- **Problem to work on**: Starting with the line that has "middle mcp: (616, 486)" in the records below and ending with the line that has "pinky pip: (348, 352)", output those lines exactly and nothing more; omit the pictures.

- **Supplied material**:
______

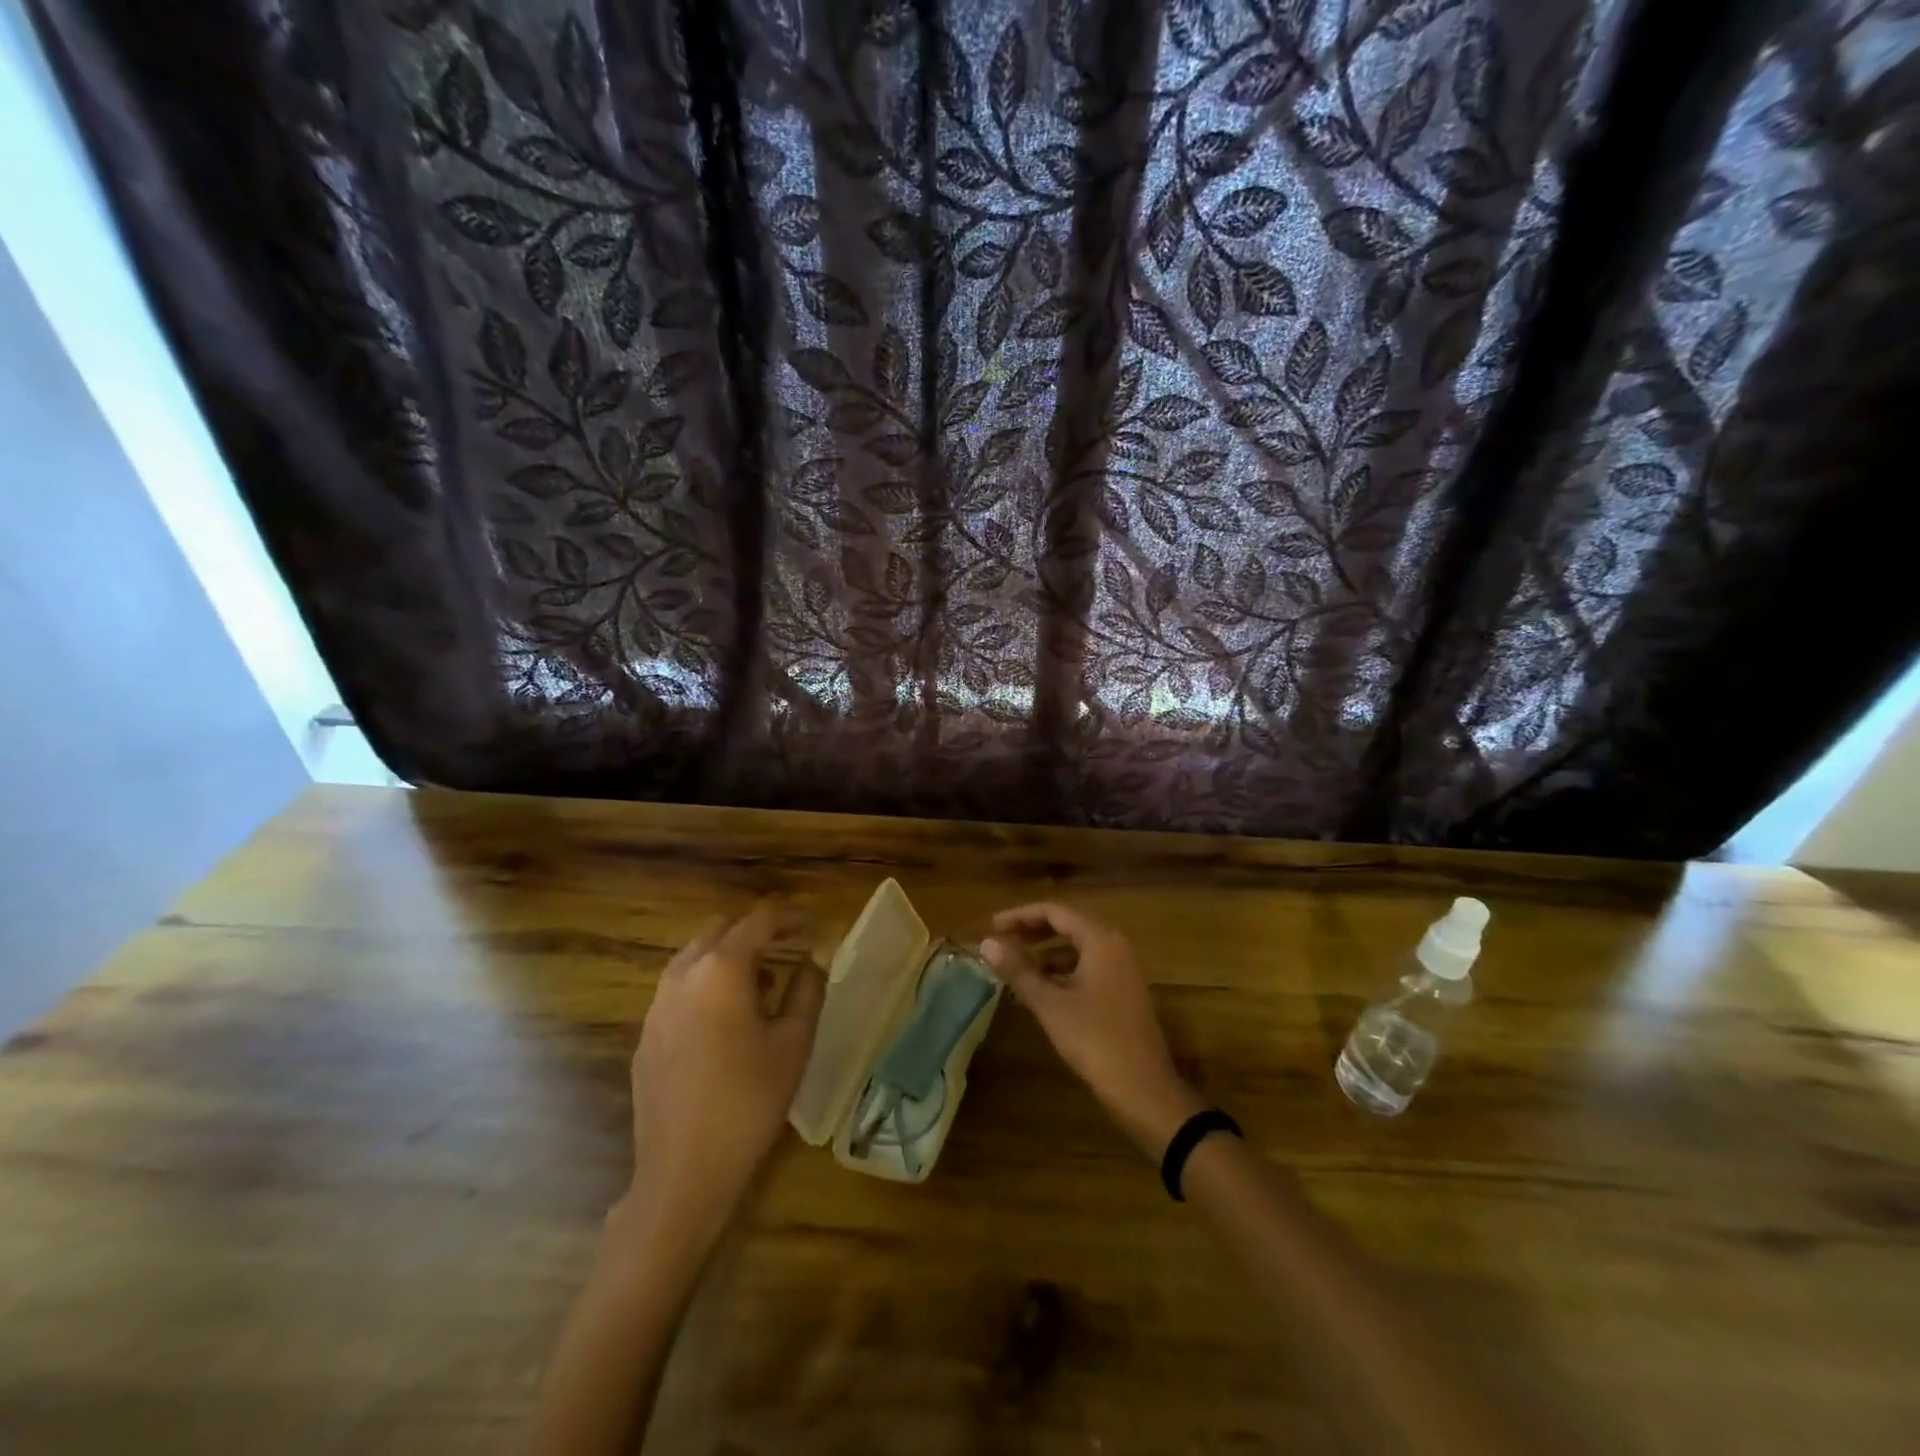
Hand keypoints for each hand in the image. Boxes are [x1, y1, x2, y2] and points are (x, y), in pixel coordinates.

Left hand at [621, 902, 824, 1237]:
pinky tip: (729, 1018)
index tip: (816, 928)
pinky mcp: (647, 1031)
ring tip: (765, 983)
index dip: (793, 917)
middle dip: (759, 930)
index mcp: (722, 968)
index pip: (761, 919)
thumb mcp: (794, 1042)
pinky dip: (709, 982)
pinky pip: (681, 986)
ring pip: (697, 955)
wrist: (683, 1170)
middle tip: (791, 948)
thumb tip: (813, 959)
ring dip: (732, 956)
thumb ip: (808, 989)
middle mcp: (683, 973)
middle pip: (723, 928)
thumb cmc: (750, 1101)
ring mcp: (658, 1002)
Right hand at [981, 903, 1202, 1156]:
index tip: (992, 926)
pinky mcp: (1124, 991)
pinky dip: (1062, 970)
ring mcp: (1123, 969)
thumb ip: (1019, 970)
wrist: (1144, 1089)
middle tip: (1001, 940)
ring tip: (1015, 964)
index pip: (1055, 912)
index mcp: (1101, 940)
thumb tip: (986, 942)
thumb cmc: (1095, 1040)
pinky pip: (1088, 966)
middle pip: (1068, 925)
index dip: (1020, 915)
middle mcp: (1115, 946)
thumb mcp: (1050, 1004)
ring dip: (1046, 952)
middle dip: (1032, 931)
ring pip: (1078, 947)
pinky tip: (1041, 989)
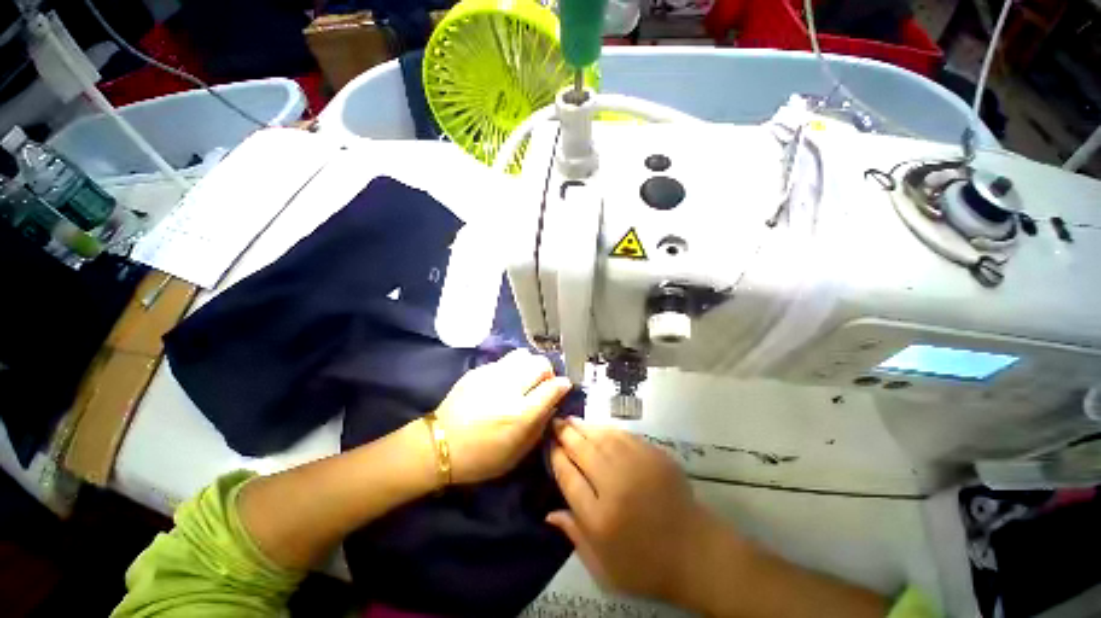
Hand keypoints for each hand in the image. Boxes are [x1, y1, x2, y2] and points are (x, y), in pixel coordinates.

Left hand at [433, 349, 571, 484]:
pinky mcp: (478, 370)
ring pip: (523, 355)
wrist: (439, 445)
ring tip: (524, 379)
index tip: (563, 387)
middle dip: (548, 372)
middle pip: (540, 363)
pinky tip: (503, 383)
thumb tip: (552, 404)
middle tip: (543, 384)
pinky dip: (511, 369)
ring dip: (530, 365)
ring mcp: (491, 375)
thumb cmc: (481, 458)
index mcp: (520, 414)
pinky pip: (504, 361)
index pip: (552, 387)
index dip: (562, 385)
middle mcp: (508, 389)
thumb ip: (540, 426)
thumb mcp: (518, 453)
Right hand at [546, 419, 723, 603]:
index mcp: (600, 518)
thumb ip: (575, 536)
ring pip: (602, 438)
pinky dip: (606, 429)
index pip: (568, 477)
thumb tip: (548, 513)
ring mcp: (637, 467)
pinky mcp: (654, 456)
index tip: (550, 446)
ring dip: (584, 427)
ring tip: (571, 420)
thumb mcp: (603, 568)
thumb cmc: (645, 566)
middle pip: (583, 452)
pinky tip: (598, 427)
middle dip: (566, 435)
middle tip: (555, 422)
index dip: (556, 458)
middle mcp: (616, 486)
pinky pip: (624, 435)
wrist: (695, 553)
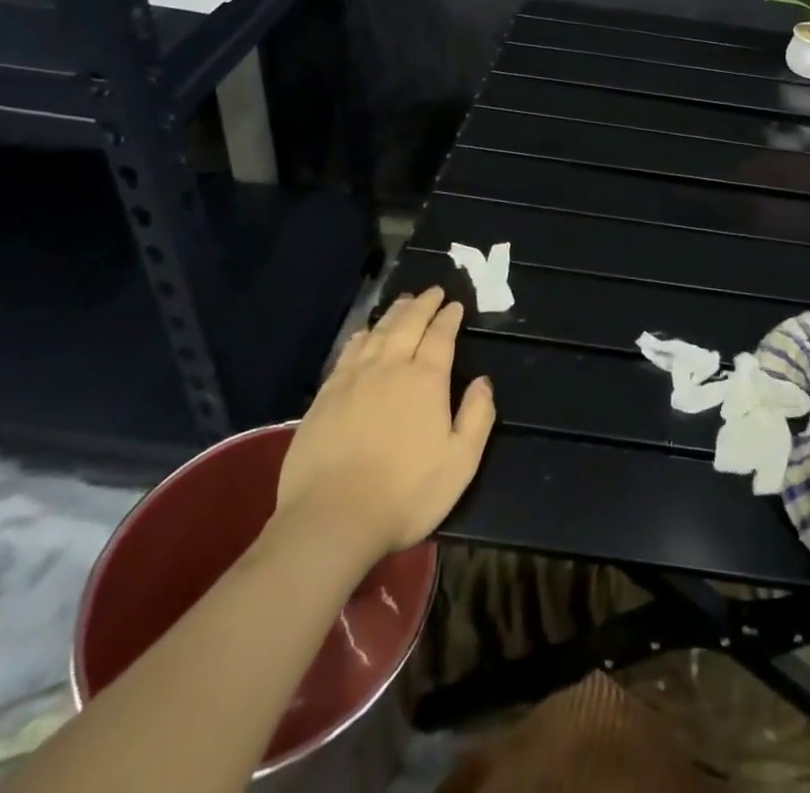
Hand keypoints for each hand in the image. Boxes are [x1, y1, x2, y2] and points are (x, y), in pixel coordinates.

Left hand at [265, 287, 496, 565]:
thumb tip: (484, 382)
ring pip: (377, 333)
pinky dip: (361, 336)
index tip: (455, 305)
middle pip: (408, 324)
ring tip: (404, 302)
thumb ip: (477, 417)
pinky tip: (364, 333)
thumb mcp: (460, 463)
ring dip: (393, 314)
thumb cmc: (405, 494)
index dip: (449, 318)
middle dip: (423, 305)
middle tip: (432, 292)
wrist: (331, 519)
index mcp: (426, 381)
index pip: (440, 337)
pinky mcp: (325, 396)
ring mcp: (353, 379)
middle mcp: (390, 368)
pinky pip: (348, 352)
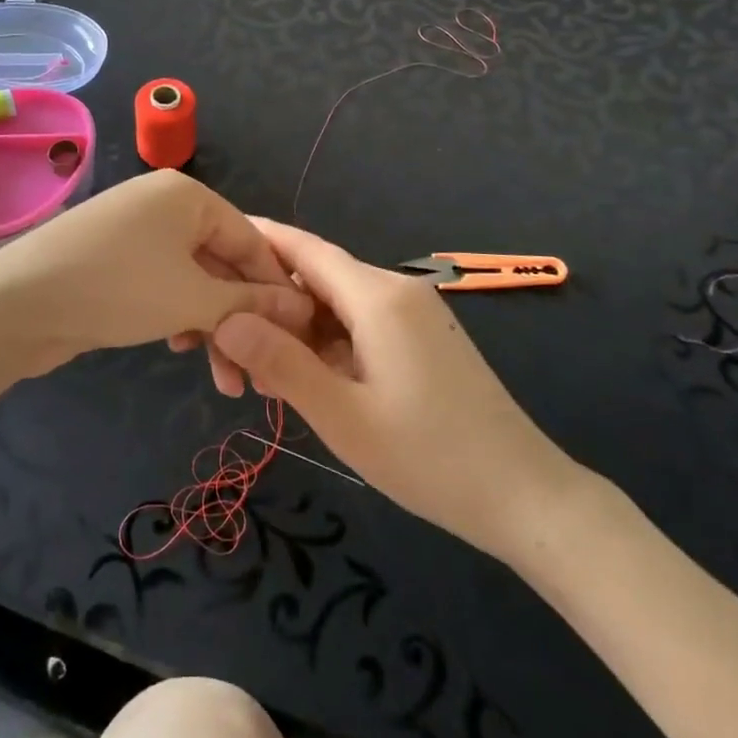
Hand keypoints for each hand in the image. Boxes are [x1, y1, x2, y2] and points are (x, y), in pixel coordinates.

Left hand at [0, 171, 313, 379]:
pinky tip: (180, 347)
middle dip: (241, 318)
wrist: (15, 305)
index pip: (252, 240)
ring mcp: (135, 232)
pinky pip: (163, 284)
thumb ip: (250, 303)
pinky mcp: (113, 260)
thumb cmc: (116, 289)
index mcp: (188, 195)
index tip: (300, 335)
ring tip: (225, 378)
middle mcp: (164, 204)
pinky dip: (179, 315)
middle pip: (222, 262)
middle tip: (258, 372)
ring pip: (193, 279)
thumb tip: (301, 307)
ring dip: (212, 326)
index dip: (277, 289)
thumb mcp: (192, 298)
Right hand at [210, 219, 583, 558]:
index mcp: (377, 295)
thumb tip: (226, 318)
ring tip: (260, 378)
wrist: (525, 496)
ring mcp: (413, 313)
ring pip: (336, 305)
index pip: (304, 248)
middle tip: (224, 349)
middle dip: (268, 305)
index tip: (212, 245)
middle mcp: (395, 289)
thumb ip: (282, 363)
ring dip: (296, 331)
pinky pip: (360, 324)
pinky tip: (307, 381)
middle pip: (316, 278)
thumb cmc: (430, 458)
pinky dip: (326, 344)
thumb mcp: (343, 417)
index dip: (257, 241)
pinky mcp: (422, 337)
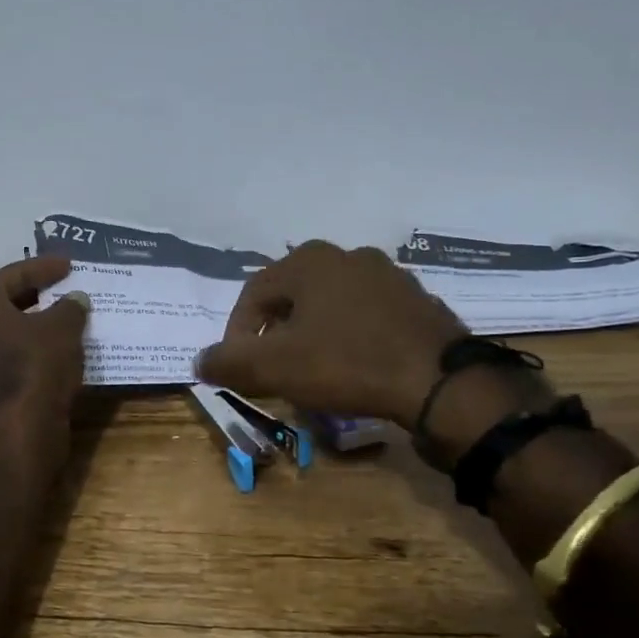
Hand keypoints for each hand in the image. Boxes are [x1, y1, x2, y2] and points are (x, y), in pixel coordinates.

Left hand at [0, 256, 90, 425]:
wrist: (18, 428)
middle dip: (34, 292)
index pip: (14, 274)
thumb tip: (75, 299)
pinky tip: (54, 347)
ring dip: (32, 321)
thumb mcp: (63, 327)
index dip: (43, 267)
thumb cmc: (36, 364)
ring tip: (62, 316)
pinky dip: (30, 345)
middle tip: (62, 286)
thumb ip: (70, 307)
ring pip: (6, 329)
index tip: (68, 265)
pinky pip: (9, 353)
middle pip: (4, 300)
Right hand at [195, 241, 467, 424]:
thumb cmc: (346, 363)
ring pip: (330, 306)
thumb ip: (229, 362)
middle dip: (275, 335)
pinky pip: (366, 317)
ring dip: (312, 335)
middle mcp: (347, 255)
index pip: (252, 296)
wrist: (439, 381)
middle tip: (273, 370)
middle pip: (291, 298)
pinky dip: (349, 337)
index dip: (238, 335)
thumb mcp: (275, 368)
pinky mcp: (416, 300)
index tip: (240, 369)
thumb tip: (199, 362)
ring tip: (312, 371)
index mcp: (308, 262)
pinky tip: (354, 366)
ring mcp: (387, 275)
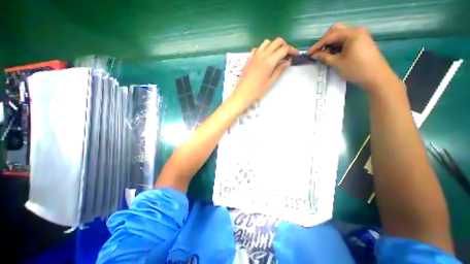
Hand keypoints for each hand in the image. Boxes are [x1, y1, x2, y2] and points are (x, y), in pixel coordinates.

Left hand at [229, 37, 296, 108]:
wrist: (242, 94)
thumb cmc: (257, 91)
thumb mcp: (270, 82)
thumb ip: (279, 70)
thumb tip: (287, 62)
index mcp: (269, 61)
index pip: (284, 49)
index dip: (292, 50)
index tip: (295, 55)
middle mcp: (262, 55)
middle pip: (276, 41)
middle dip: (284, 45)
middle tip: (287, 55)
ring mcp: (254, 56)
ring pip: (266, 43)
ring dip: (273, 45)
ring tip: (276, 55)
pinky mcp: (248, 59)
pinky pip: (257, 48)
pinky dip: (263, 49)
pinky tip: (264, 57)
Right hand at [309, 24, 399, 93]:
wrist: (374, 76)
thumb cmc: (355, 69)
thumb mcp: (336, 63)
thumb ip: (324, 57)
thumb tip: (313, 55)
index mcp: (351, 34)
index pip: (329, 37)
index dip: (317, 46)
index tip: (308, 54)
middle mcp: (356, 31)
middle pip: (335, 32)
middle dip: (323, 42)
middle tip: (317, 52)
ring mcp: (359, 36)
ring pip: (339, 36)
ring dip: (329, 44)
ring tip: (322, 55)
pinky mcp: (359, 42)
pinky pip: (344, 41)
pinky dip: (335, 47)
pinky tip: (331, 55)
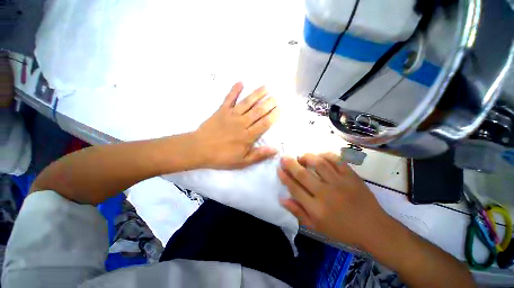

______

- **Result of this task**:
middle mcp: (616, 486)
pinky pip: (624, 435)
wrist: (695, 553)
Hand keypoints for each hand in the image. Boxes are [x1, y1, x2, y2] and points are (x, y), in pixel coordinates.

Left hand at [265, 287, 496, 565]:
thumb tip: (484, 382)
ring pip: (377, 333)
pinky dip: (361, 336)
index tip: (455, 305)
middle pip: (408, 324)
ring tip: (404, 302)
thumb ip: (477, 417)
pinky tip: (364, 333)
thumb mcp: (460, 463)
ring dip: (393, 314)
thumb cmc: (405, 494)
index dip: (449, 318)
middle dip: (423, 305)
middle tip: (432, 292)
wrist: (331, 519)
index mcp: (426, 381)
index pip: (440, 337)
pinky mcp: (325, 396)
ring mcp: (353, 379)
middle mcp: (390, 368)
pinky pip: (348, 352)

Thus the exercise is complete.